When x is me, X + Y = confused, solve for Y
I was never very good at math. Ever. It’s really thanks to Philip and the determination of my high school math teacher to never see me in her class again that I passed. I only had to take one semester in college and I absolutely hated it. I had several tutors, read a couple Math for Dummies books, prayed for divine understanding every time I took an exam. I mostly got C’s. Nothing about algebra makes sense to me.
I get hung up on the letters.
I’ve been a biblio-linguiphile/amateur etymologist for quite some time now and to my not fully formed frontal lobe it did not make sense to see letters (or for that matter “imaginary numbers”) strung together with math symbols.
My high school math teacher tried to make me feel better by telling me about this movie that Barbara Streisand did with Jeff Bridges (The Mirror Has Two Faces). It’s this sort of romance, coming in to her own, kind of movie. Streisand plays an English Lit professor, Bridges is this math professor with strange ideas about how sex ruins relationships, they bond over baseball, and fall in love despite the odds, and I guess because Streisand loses like the equivalent of four dress sizes…

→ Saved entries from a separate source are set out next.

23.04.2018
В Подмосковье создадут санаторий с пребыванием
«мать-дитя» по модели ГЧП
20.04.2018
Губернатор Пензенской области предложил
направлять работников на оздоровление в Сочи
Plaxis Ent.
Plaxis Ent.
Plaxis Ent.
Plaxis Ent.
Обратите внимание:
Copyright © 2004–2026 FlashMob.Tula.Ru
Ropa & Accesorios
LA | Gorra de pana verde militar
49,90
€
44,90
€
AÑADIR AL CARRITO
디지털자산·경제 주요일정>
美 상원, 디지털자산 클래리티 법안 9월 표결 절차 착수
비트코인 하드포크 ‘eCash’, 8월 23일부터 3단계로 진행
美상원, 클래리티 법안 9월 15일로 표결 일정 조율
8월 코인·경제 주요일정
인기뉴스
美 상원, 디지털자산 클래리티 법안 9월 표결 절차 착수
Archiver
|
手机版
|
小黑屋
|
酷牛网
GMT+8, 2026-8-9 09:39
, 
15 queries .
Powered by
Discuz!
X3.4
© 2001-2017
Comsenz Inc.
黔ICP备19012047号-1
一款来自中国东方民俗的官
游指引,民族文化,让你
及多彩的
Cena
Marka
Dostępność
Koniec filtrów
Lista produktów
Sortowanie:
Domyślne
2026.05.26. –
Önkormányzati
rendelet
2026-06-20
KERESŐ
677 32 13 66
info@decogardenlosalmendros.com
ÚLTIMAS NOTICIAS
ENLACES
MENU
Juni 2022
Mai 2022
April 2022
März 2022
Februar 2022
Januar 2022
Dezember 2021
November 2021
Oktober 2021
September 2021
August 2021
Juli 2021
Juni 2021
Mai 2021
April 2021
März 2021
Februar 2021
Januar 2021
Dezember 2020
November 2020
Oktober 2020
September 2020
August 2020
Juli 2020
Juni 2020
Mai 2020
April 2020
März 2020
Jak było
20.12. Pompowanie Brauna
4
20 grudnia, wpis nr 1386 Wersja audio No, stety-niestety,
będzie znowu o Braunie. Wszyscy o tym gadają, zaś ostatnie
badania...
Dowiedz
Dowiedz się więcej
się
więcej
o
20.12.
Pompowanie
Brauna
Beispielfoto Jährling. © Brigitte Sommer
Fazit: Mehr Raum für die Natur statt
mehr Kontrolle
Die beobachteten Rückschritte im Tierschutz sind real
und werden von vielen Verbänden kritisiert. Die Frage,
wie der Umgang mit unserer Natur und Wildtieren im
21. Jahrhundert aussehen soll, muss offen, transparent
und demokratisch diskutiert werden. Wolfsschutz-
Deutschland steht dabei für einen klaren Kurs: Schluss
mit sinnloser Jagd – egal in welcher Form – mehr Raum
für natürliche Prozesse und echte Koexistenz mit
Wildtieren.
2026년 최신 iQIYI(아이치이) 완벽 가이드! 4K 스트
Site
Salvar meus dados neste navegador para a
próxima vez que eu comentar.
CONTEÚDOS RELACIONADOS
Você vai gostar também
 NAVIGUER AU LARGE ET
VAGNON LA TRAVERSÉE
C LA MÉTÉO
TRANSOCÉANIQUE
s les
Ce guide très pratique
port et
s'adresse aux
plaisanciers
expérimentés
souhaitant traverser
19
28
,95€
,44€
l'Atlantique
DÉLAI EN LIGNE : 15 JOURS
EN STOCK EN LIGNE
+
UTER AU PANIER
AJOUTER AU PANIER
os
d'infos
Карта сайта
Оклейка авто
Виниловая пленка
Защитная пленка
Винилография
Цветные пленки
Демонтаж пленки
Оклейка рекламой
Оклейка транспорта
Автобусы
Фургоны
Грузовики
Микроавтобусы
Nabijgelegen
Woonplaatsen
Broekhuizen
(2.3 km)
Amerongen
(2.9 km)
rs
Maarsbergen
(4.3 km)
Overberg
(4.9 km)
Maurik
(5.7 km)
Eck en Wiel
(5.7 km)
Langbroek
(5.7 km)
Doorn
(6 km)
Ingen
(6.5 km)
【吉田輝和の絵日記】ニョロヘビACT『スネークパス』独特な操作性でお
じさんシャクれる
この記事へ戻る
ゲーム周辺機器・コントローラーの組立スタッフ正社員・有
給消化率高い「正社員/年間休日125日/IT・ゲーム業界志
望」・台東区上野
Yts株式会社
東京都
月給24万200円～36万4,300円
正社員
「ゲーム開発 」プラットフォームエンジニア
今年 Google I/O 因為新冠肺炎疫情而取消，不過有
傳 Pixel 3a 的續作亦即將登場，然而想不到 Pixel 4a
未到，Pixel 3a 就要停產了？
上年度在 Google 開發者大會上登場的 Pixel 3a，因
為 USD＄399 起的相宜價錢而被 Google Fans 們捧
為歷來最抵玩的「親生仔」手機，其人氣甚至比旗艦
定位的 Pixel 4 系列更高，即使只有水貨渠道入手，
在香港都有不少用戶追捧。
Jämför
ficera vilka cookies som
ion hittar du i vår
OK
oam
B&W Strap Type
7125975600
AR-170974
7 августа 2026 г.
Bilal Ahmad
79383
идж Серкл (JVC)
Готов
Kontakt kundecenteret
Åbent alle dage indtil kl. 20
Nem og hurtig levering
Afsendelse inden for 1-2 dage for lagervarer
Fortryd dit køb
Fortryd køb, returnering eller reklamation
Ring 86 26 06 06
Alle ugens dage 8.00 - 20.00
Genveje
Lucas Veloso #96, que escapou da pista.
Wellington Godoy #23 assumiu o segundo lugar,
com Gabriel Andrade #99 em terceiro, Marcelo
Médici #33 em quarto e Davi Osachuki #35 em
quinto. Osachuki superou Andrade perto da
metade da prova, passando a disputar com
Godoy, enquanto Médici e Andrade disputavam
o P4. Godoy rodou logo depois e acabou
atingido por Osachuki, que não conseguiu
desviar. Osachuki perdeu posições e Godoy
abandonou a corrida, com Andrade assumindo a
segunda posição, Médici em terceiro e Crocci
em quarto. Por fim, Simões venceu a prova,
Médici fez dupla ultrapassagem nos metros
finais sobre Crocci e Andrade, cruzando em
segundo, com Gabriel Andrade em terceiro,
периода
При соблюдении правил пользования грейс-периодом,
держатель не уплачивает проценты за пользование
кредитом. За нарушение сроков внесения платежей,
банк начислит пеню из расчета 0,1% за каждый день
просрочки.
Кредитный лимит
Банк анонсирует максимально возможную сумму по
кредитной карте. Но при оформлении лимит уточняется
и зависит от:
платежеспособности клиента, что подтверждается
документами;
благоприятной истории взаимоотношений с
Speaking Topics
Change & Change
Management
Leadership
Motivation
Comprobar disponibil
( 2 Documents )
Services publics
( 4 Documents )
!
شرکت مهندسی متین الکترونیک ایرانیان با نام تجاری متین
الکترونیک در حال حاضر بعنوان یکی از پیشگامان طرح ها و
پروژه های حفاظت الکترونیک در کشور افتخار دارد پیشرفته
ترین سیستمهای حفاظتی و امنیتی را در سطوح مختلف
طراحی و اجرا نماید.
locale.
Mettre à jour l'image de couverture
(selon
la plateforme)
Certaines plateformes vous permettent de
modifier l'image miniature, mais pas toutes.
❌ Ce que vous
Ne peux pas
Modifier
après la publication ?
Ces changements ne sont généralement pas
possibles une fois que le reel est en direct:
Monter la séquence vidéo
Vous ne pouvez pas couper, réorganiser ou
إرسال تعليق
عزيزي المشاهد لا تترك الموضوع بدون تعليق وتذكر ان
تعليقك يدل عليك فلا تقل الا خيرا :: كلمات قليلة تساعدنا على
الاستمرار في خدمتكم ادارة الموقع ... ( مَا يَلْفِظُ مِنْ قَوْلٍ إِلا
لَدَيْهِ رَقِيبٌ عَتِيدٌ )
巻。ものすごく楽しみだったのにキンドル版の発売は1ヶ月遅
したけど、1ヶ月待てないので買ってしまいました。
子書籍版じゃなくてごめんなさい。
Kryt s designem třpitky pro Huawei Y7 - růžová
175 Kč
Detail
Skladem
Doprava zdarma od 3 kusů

Anyway, I just never held much appreciation for the mathematical arts. The grand irony of my life is that though I’ve pursued things I enjoy to gain employment I spend a large portion of my days dealing with math; math, and budgeting, and numbers. It’s not quite algebra, and I get to make my Excel spreadsheets quite colourful, but a part of me loathes it all a bit. I think the mental block sets in when I imagine my life as the ideal “renaissance” woman: capable of art, math, science, philosophy, and sky diving or whatever, and I know that I fall short in the math area. I mean I have a hard time doing simple multiplication and division. I guess there’s always something to aspire to.